Forecasting renewable energy generation with a novel flexible nonlinear multivariable discrete grey prediction model

Accurate prediction of renewable energy generation can provide a reference for policymakers to formulate energy development strategies. However, it is difficult to predict the renewable energy generation due to its nonlinear feature. Given this situation, this paper presents a novel flexible nonlinear multivariable discrete grey prediction model with power exponential terms and adjustable time power item. To improve the generalization ability and avoid the over-fitting problem, the hold-out cross validation method and Grey Wolf Optimizer are designed to solve hyper-parameters. For validation purpose, the novel model is implemented to predict the hydropower and total renewable energy generation in China. Results show that the new model has higher prediction accuracy than other competing models, and the prediction accuracy of the model in two cases is at least 57.5995% and 42.3322% higher than similar grey models.

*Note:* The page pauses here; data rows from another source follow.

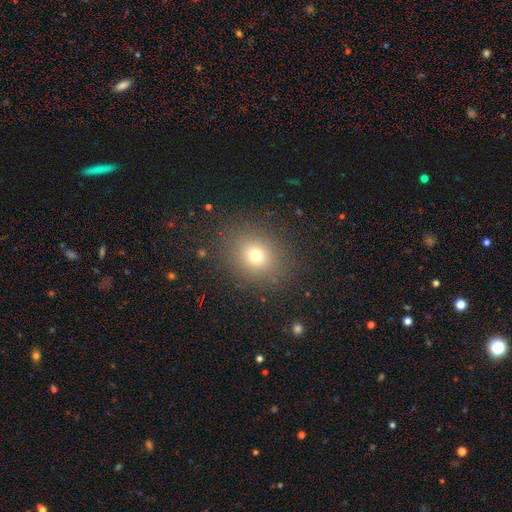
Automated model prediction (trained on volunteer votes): smooth 71%, star or artifact 19%, featured or disk 11%. Down the decision tree: how rounded — round (69%); merging — none (86%).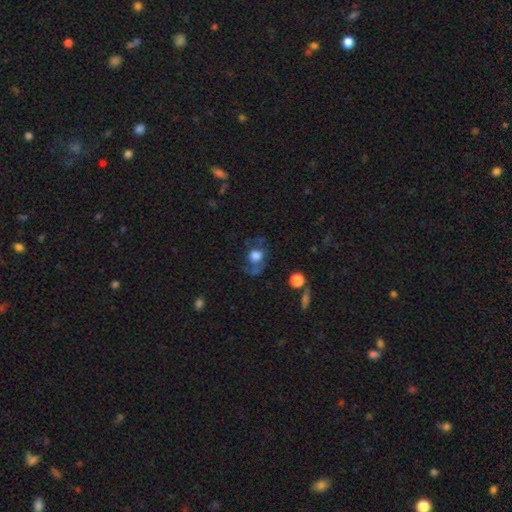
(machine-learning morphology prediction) Overall: smooth (58%; featured or disk 31%). How rounded: round (67%; in between 32%). Merging: none (46%; major disturbance 29%).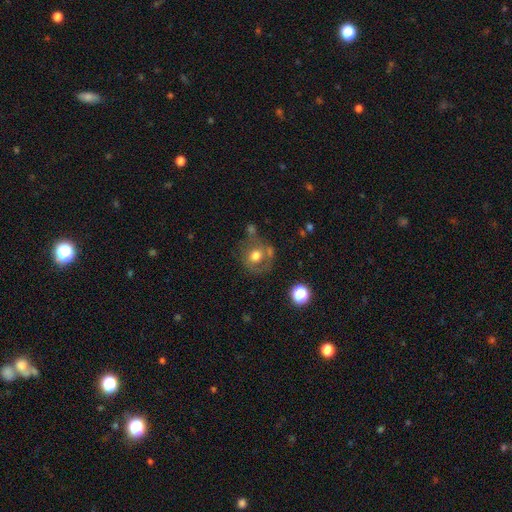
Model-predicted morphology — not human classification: smooth_or_featured: smooth (p=0.60) [alt: featured or disk p=0.29]
how_rounded: round (p=0.79) [alt: in between p=0.20]
merging: none (p=0.54) [alt: minor disturbance p=0.21]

The findings also indicate that the hydropower and total renewable energy generation will reach 1469346.28 GWh and 2711622.04 GWh in 2023 with an average growth rate of 3.0232% and 8.6909%, respectively, and the share of hydropower generation is projected to fall to 54.1870% in 2023. Based on the superior modeling performance, the prediction model can be extended for renewable energy generation prediction in other countries.